Dynamic values let you compute environment, env, and concurrencyGroup at runtime based on the incoming event. Instead of hardcoding static strings, you pass a function that receives the normalized event envelope and returns the resolved value.

job('deploy', {
runsOn: ['default'],
environment: (event) => event.targetBranch,
env: (event) => ({ BRANCH: event.targetBranch }),
concurrencyGroup: (event) => `deploy-${event.targetBranch}`,
steps: [
/* ... */
],
});
job('deploy', {
runsOn: 'default',
// One shape everywhere: branch on the normalized event type.
environment: (event) => (event.type === 'pull_request' ? 'preview' : 'production'),
steps: [
/* ... */
],
});

When you define a dynamic value as a function, the compiler analyzes it at compile time to determine whether it is pure (can be evaluated without cloning the repo or running an init job).

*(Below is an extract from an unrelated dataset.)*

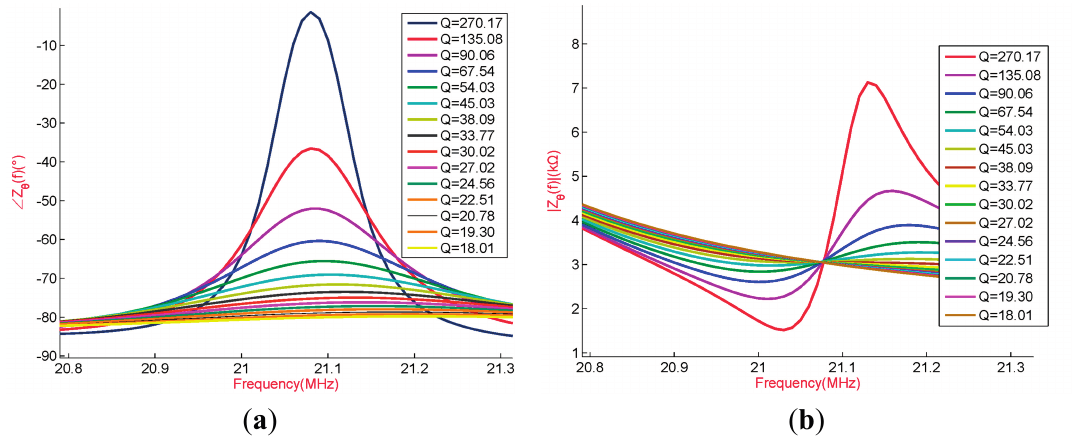
Figure 4. ( a ) Antenna coil phase of input impedance for the quality factor variation; ( b ) Antenna coil Magnitude of input impedance for the quality factor variation.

A pure function is one that:

  • Is synchronous (no async/await)
  • Only references its parameters and local variables
  • Does not import or require external modules
  • Does not access globals like process, fetch, console, setTimeout, etc.
  • Uses only safe built-in constructors: String, Number, Boolean, Array, Object, JSON, Math, parseInt, parseFloat, isNaN, isFinite, encodeURIComponent, decodeURIComponent, encodeURI, decodeURI
  • Does not use this, new, class, throw, try/catch, delete, var, yield, or mutation operators (++, --, +=, etc.)

When the compiler detects a pure function, it serializes the function source directly into the lock file as an inline expression. At dispatch time, the orchestrator evaluates the expression in a sandboxed VM context (~0ms overhead) instead of dispatching an init job.

Examples of pure functions:

// Simple branch extraction
environment: (event) => event.targetBranch;
// Object literal with string operations
env: (event) => ({ BRANCH: event.targetBranch });
// Concatenation with event data
concurrencyGroup: (event) => `deploy-${event.targetBranch}`;
// Using safe globals
env: (event) => ({ UPPER: String(event.targetBranch).toUpperCase() });
// Local variables are fine
environment: (event) => {
const parts = event.targetBranch.split('/');
return parts[parts.length - 1];
};

If the compiler determines a function is impure, it emits a warning during compilation and falls back to the two-phase init model. This means:

  1. The orchestrator dispatches a special __init__ job to a builder agent
  2. The builder agent clones the repository and evaluates the function
  3. The resolved values are sent back to the orchestrator
  4. The orchestrator dispatches the real execution job with the resolved values

This adds approximately 5-10 seconds of overhead for cloning and evaluation.

Examples of impure functions (will use init job):

// Async functions cannot be inlined
environment: async (event) => await lookupEnv(event.targetBranch);
// External module references
env: (event) => {
const config = require('./config');
return config.env;
};
// Process/global access
environment: (event) => process.env.DEFAULT_ENV || 'staging';
// Dynamic imports
env: async (event) => {
const m = await import('./config.js');
return m.default;
};
Evaluation pathOverheadWhen used
Static value (string/object literal)~0msenvironment: 'staging'
Inline expression (pure function)~0msenvironment: (event) => event.targetBranch
Init job (impure function)~5-10senvironment: async (event) => await lookupEnv(event.targetBranch)
  • Write pure functions whenever possible to avoid the init-job delay. Most environment and env computations only need the event payload data.
  • Check compiler warnings — the compiler tells you when a function is classified as impure and explains why.
  • Runtime errors in inline expressions cause immediate job failure. There is no fallback to the init-job path. If your pure function throws at runtime (e.g., accessing a property on undefined), the job fails immediately.
  • The event parameter is the normalized event envelope — the same shape rules receive as ctx.event: { type, action, targetBranch, sourceBranch, changedFiles, payload, … } (see the event payload reference for the complete schema). Narrow on event.type ('push', 'pull_request', 'tag', …) to branch per trigger kind. The raw provider webhook body is nested at event.payload (for GitHub pushes: payload.ref, payload.after, payload.repository, …).